Wed, Mar 06, 2019 - Page 4 News List

Researchers use dragon fruit to make solar cells

MORE WORK AHEAD:While dye-sensitized cells are easier and cheaper to make, they are unable to achieve the high energy conversion efficiency of traditional cells

By Ting Wei-chieh and Sherry Hsiao  /  Staff reporter, with staff writer

National Chiayi University electrical engineering professor Chiang Cheng-ta, right, and his student Chien Liang-yu hold up their dye-sensitized solar cell in Chiayi in an undated photograph.

Photo: CNA

Researchers have developed a method to create dye-sensitized solar cells (DSSCs) using dragon fruit extracts.

Out of concern for the environment and to reduce pollution caused by the production and disposal of traditional solar panels, Chien Liang-yu (簡亮語) researched organic solar cells for two years, said National Chiayi University electrical engineering professor Chiang Cheng-ta (江政達), who advised Chien.

By experimenting with solar cells manufactured with dye from dragon fruit, Chien discovered that compared with other fruit, it achieved the “most obvious” voltage when applied to fluorine-doped tin oxide films, Chiang said.

By coupling the solar cell with a conversion chip, Chien created a highly sensitive “dragon fruit solar inverter,” Chiang said.

The properties of the solar cell could be used to measure sunlight intensity, such as in an orchid greenhouse, he said.

Unlike other types of power generation systems, DSSCs produce less pollution and are cheaper to manufacture, said Chien, who has been admitted to a graduate program in National Chung Hsing University’s Department of Electrical Engineering.

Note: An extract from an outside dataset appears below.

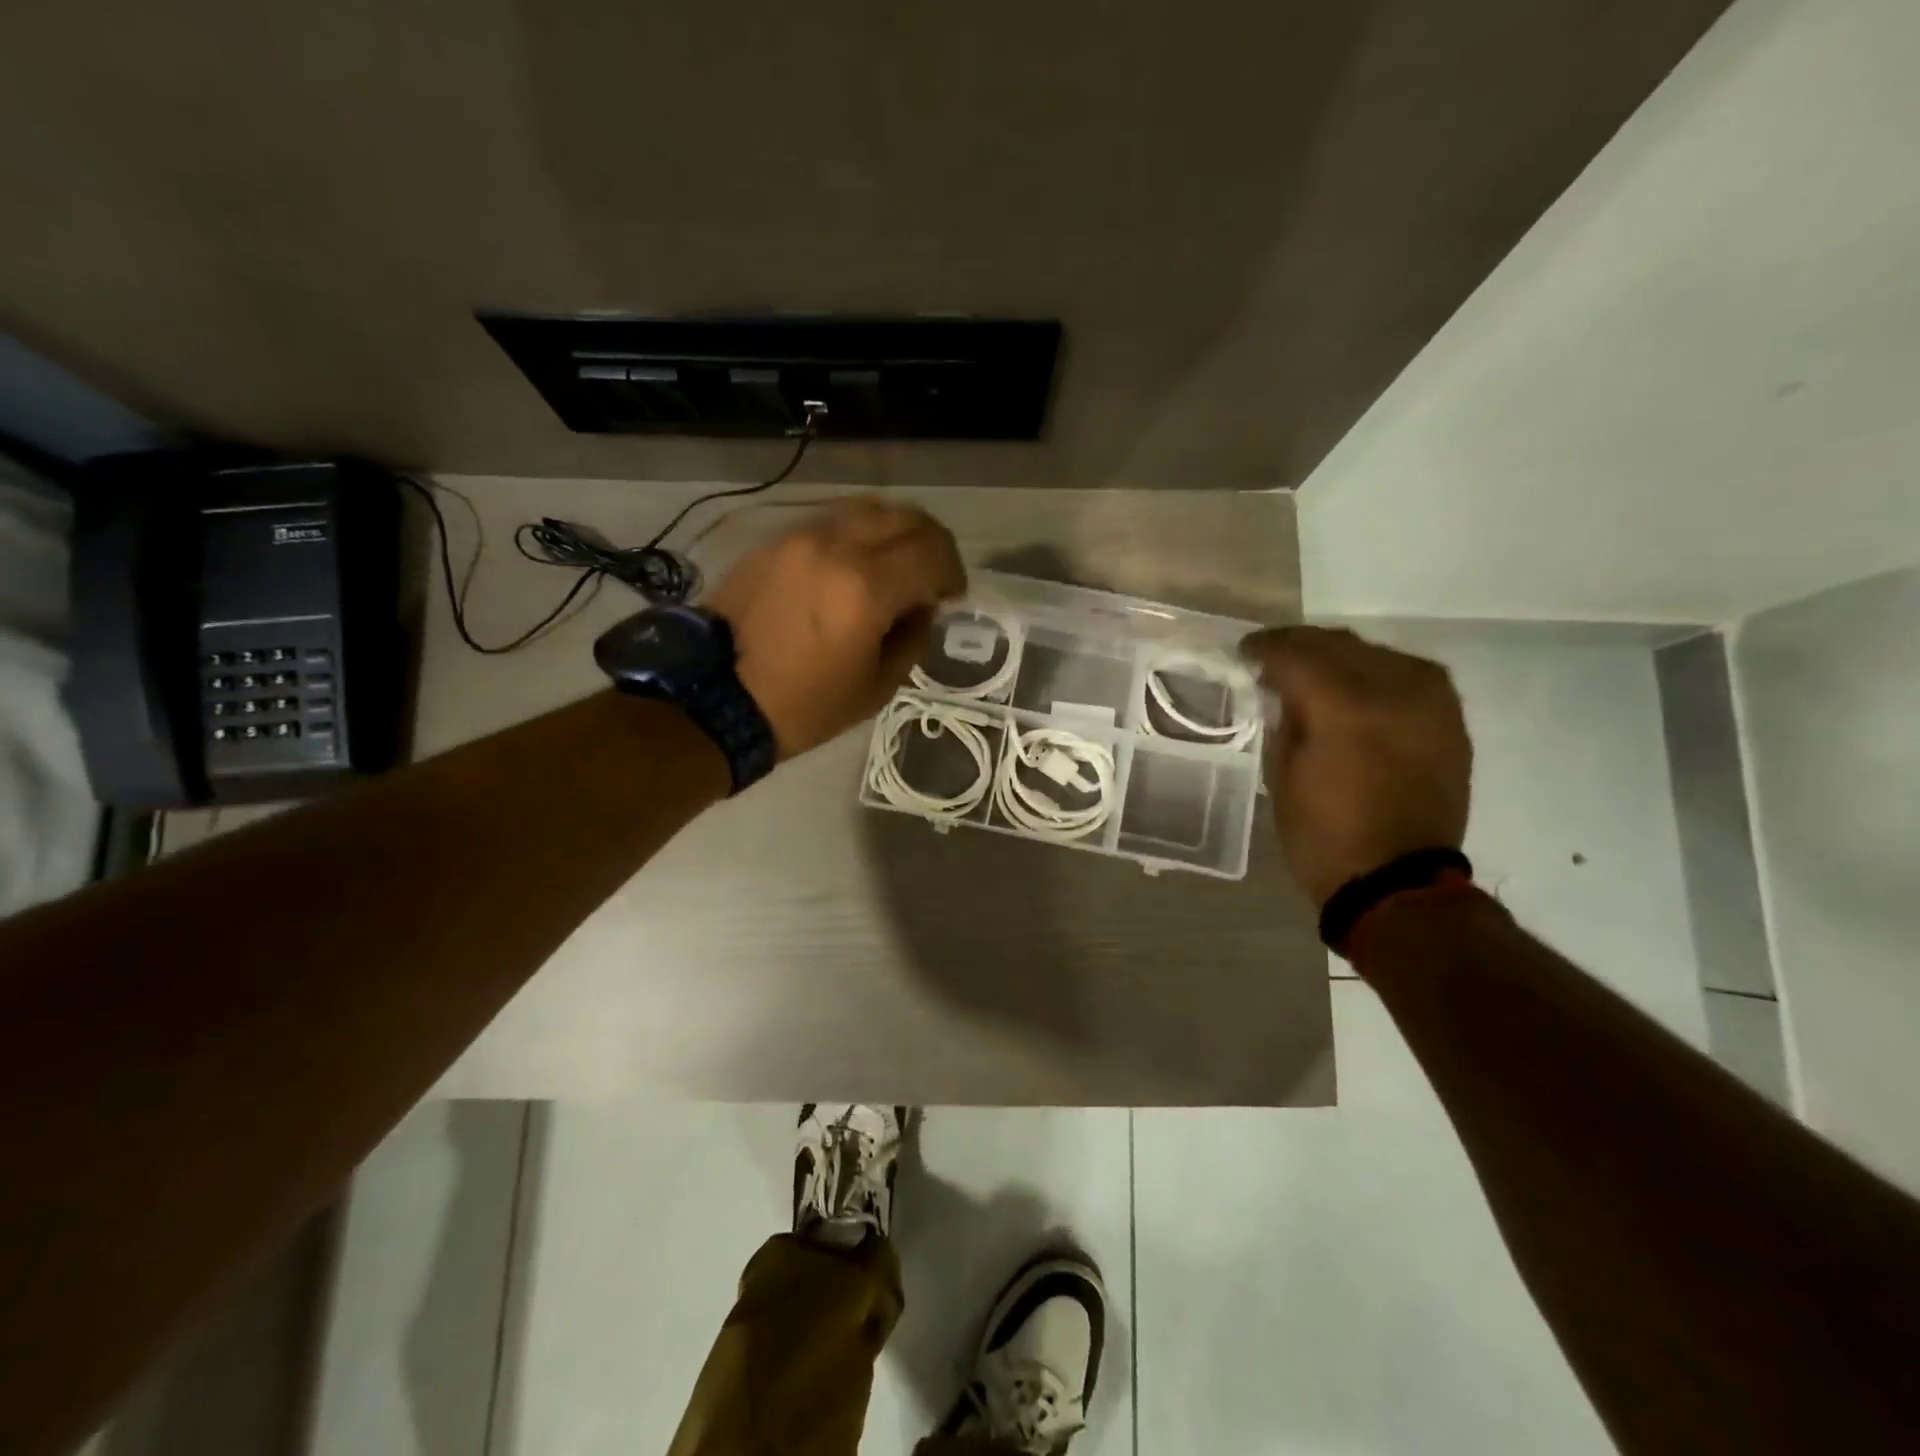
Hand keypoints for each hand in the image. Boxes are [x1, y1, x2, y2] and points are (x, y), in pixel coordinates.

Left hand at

However, compared with traditional solar cells, DSSCs still have room for improvement in terms of their solar energy conversion efficiency, he said.

It would be worthwhile to develop designs that can achieve high solar energy conversion efficiency and are also environmentally friendly, he added.

Traditional solar cells made from silicon or thin films need to be made in clean rooms, requiring a high level of technology and involving a complex manufacturing process, Chiang said.

In contrast, the technology required to manufacture DSSCs, such as slot die coating or extrusion coating, is less complex, he said.

DSSCs can also be manufactured and assembled in non-vacuum environments and at room temperature, he added.

Although it is relatively easy to create DSSCs, their production still mostly involves synthetic dyes, not those produced from fruit or vegetables, Chiang said.

While synthetic dyes are capable of achieving high efficiency, they create problems in terms of pollution, he said.

Natural dyes can be extracted from fruit — such as blueberries, raspberries, blackberries, pomegranates, cranberries and dragon fruit — or vegetables in order to minimize the level of pollution, he added.

Any fruit or vegetable that contains proanthocyanidins could be used as a substitute material, Chiang said, adding that in their research, he and Chien used dragon fruit as the main source of dyes.

A study the two authored on using dragon fruit dyes to create DSSCs was published in the peer-reviewed IEEE Sensors Journal on Feb. 4.